Fig. 2. (a) Foamy cells and multinucleated Touton giant cells from a lesion on the patient at 11 years. (b) A dermal nodular infiltrate beneath a thinned epidermis composed of (c) spindle cells in a storiform arrangement, accompanied by (d) foamy cells, Touton giant cells, and foreign body giant cells in the periphery at 17 years. (Haematoxylin and eosin (HE), a: ×400, b: ×12.5, c: ×100, d: ×400).
Fig. 3. Immunohistochemistry. (a) Most cells were positive for CD68. (b) A minority of spindle cells were positive for factor XIIIa. (c) The Ki-67 proliferation index was ~10% (a: ×400, b: ×400, c: ×400).

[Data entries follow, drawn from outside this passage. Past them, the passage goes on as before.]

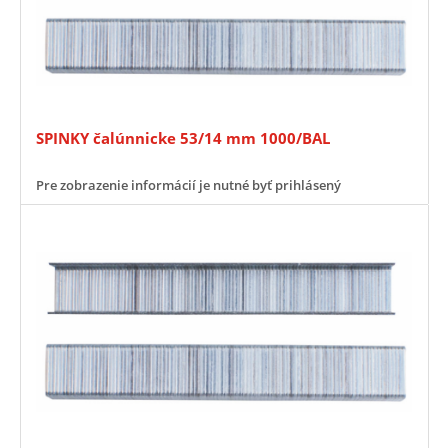
SPINKY čalúnnicke 53/14 mm 1000/BAL
Pre zobrazenie informácií je nutné byť prihlásený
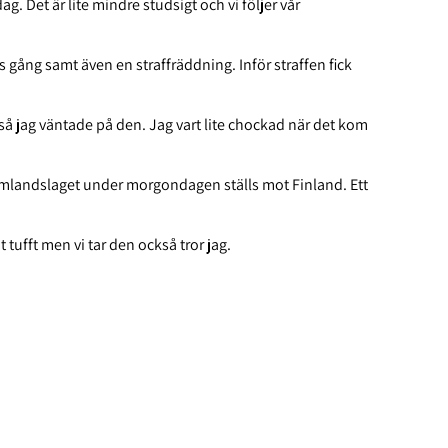
ag. Det är lite mindre studsigt och vi följer vår
s gång samt även en straffräddning. Inför straffen fick
 så jag väntade på den. Jag vart lite chockad när det kom
amlandslaget under morgondagen ställs mot Finland. Ett
 tufft men vi tar den också tror jag.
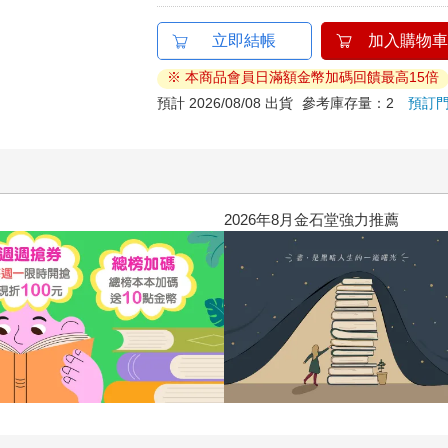
立即結帳
加入購物車
※ 本商品會員日滿額金幣加碼回饋最高15倍
預計 2026/08/08 出貨
參考庫存量：2
預訂
2026年8月金石堂強力推薦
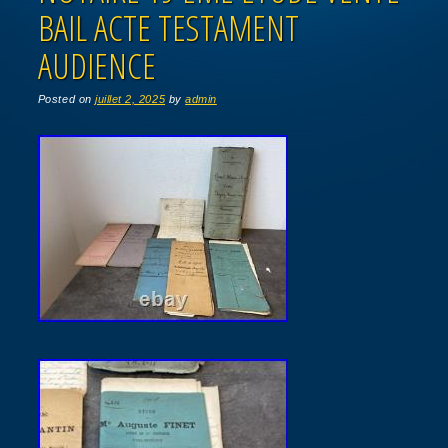
BAIL ACTE TESTAMENT
AUDIENCE
Posted on
juillet 2, 2025
by
admin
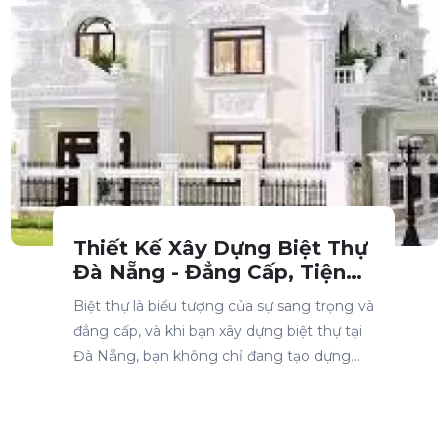
Thiết Kế Xây Dựng Biệt Thự
Đà Nẵng - Đẳng Cấp, Tiện
Nghi, Tối Ưu Công Năng
Biệt thự là biểu tượng của sự sang trọng và
đẳng cấp, và khi bạn xây dựng biệt thự tại
Đà Nẵng, bạn không chỉ đang tạo dựng
một ngôi nhà, mà là một không gian sống
hoàn hảo, hòa quyện giữa vẻ đẹp thẩm mỹ
và công năng tối ưu. Trong bài viết này,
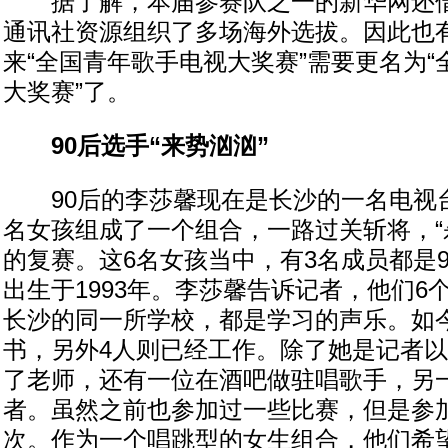
据了解，本届参赛队之一的新华网还借
通讯社资源组织了多场海外选拔。因此也
来“全国青年歌手电视大奖赛”需要更名为
大奖赛”了。
90后选手“来势汹汹”
90后的李莎馨现在是长沙的一名电视台
名女孩组成了一个组合，一路过关斩将，“
的复赛。这6名女孩当中，有3名成员都是
出生于1993年。李莎馨告诉记者，他们6
长沙的同一所学校，都是学习的声乐。如
书，另外4人则已经工作。除了她是记者
了老师，还有一位在酒吧做驻唱歌手，另
者。虽然之前也参加过一些比赛，但是参
次。作为一个唱跳型的女生组合，他们希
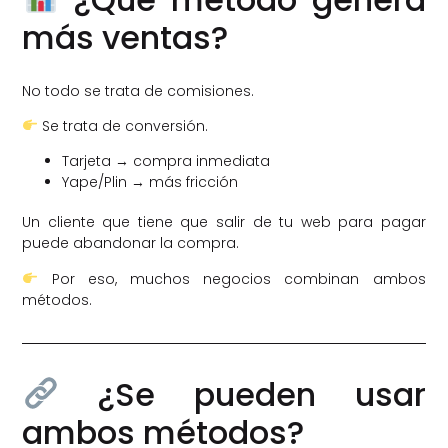
más ventas?
No todo se trata de comisiones.
Se trata de conversión.
Tarjeta → compra inmediata
Yape/Plin → más fricción
Un cliente que tiene que salir de tu web para pagar
puede abandonar la compra.
Por eso, muchos negocios combinan ambos
métodos.
¿Se pueden usar
ambos métodos?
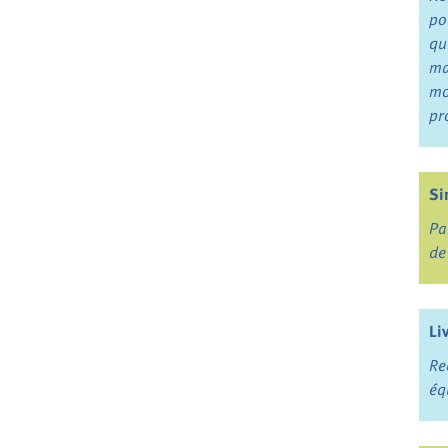
po
qu
ma
mo
pr
Si
Pa
de
Li
Re
éq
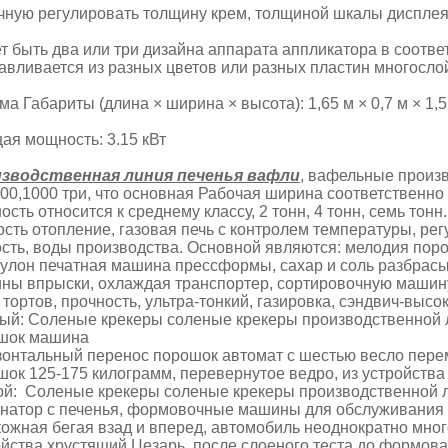
учную регулировать толщину крем, толщиной шкалы диспле
т быть два или три дизайна аппарата аппликатора в соотве
тавливается из разных цветов или разных пластин многосл
ма Габариты (длина × ширина × высота): 1,65 м × 0,7 м × 1,5
ая мощность: 3.15 кВт
зводственная линия печенья вафли
, вафельные произв
600,1000 три, что основная Рабочая ширина соответственн
сть относится к среднему классу, 2 тонн, 4 тонн, семь то
ость отопление, газовая печь с контролем температуры, р
ость, воды производства. Основной являются: мелодия по
рулон печатная машина прессформы, сахар и соль разбрасы
ны впрыски, охлаждая транспортер, сортировочную машину
тортов, прочность, ультра-тонкий, газировка, сэндвич-высо
ый: Соленые крекеры соленые крекеры производственной л
шок машина
зонтальный перенос порошок автомат с шестью весло пер
шок 125-175 килограмм, перевернутое ведро, из устройств
ой: Соленые крекеры соленые крекеры производственной 
натор с печенья, формовочные машины для обслуживания 
кожная бегая взад и вперед, автомобиль неоднократно мно
ойства хрустящий Цезарь, после слоеного теста до формов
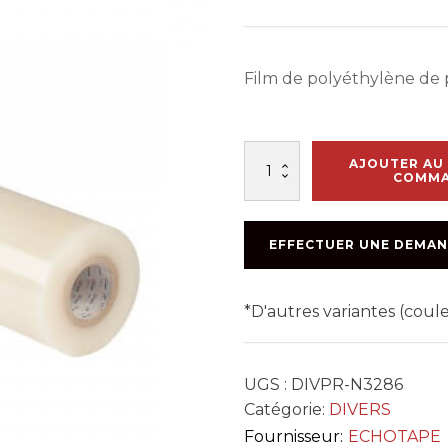
Film de polyéthylène de 
quantité
AJOUTER AU 
de
COMM
ROULEAU
RUBAN
PROTECTEUR
EFFECTUER UNE DEMAN
48''x1000'
*D'autres variantes (cou
UGS :
DIVPR-N3286
Catégorie:
DIVERS
Fournisseur:
ECHOTAPE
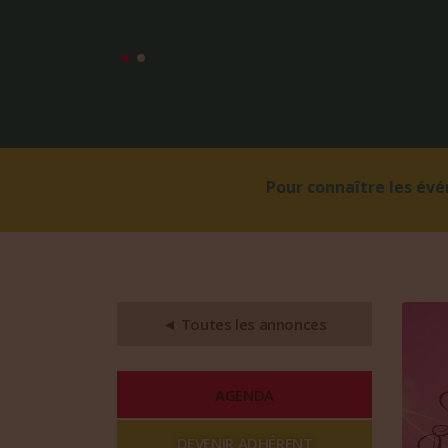
Pour connaître les év
◄ Toutes les annonces
AGENDA
DEVENIR ADHÉRENT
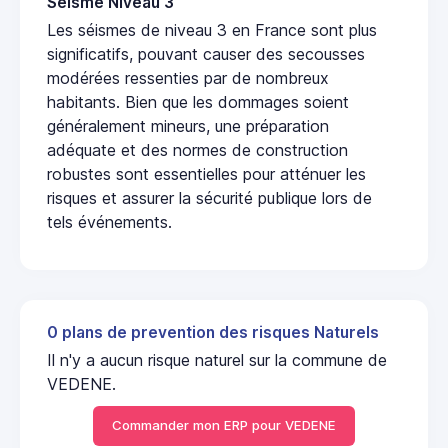
Seisme Niveau 3
Les séismes de niveau 3 en France sont plus
significatifs, pouvant causer des secousses
modérées ressenties par de nombreux
habitants. Bien que les dommages soient
généralement mineurs, une préparation
adéquate et des normes de construction
robustes sont essentielles pour atténuer les
risques et assurer la sécurité publique lors de
tels événements.
0 plans de prevention des risques Naturels
Il n'y a aucun risque naturel sur la commune de
VEDENE.
Commander mon ERP pour VEDENE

The present case exhibited progressive disease activity without spontaneous regression, consistent with the clinical course of PNH, not multiple XG. Histological findings demonstrated a nodular infiltrate of spindle cells in a storiform arrangement intermingled with foamy cells and Touton giant cells. NLCHs, or members of the XG family, have the monocyte/dendritic cell lineage in common, and are classified according to the predominant mononuclear and/or multinucleate histiocytic cell types (2). These disorders often overlap and progress to other clinical forms, depending on the patient’s immune status and the triggers of macrophage proliferation (5). While overlapping cases of PNH and juvenile XG have been reported (4), the present case could be diagnosed as PNH because of the progression over time. Although the lesions in PNH are widely and randomly distributed on different sites of the body, the flexor areas and joints are usually spared, according to a review by Nofal et al. (3). In the present case, the nodules tended to be larger on the buttocks, knees, palms, soles, and perineum, in contrast with previous reports. We speculated an exacerbation by external stimuli. Furthermore, the previous reports included cases with over 100 nodules measuring up to 7 cm, as reported by Gonzalez Ruíz et al. (6), hundreds of nodules measuring up to the size of a plum, as reported by Hilker et al. (7), and 85 nodules up to 6 cm, as reported by Nofal et al. (3). The present patient had over 200 nodules and a bulky mass over 20 cm. The number of nodules may be insignificant, however, since it does not directly correlate with the aggressiveness of the disease. However, such a bulky mass as in the present case has not been reported previously. Because surgical resection of selected nodules is thought to be the only therapeutic option in PNH (8), this option was chosen for the bulky mass for cosmetic reasons.
The authors have no conflicts of interest to declare.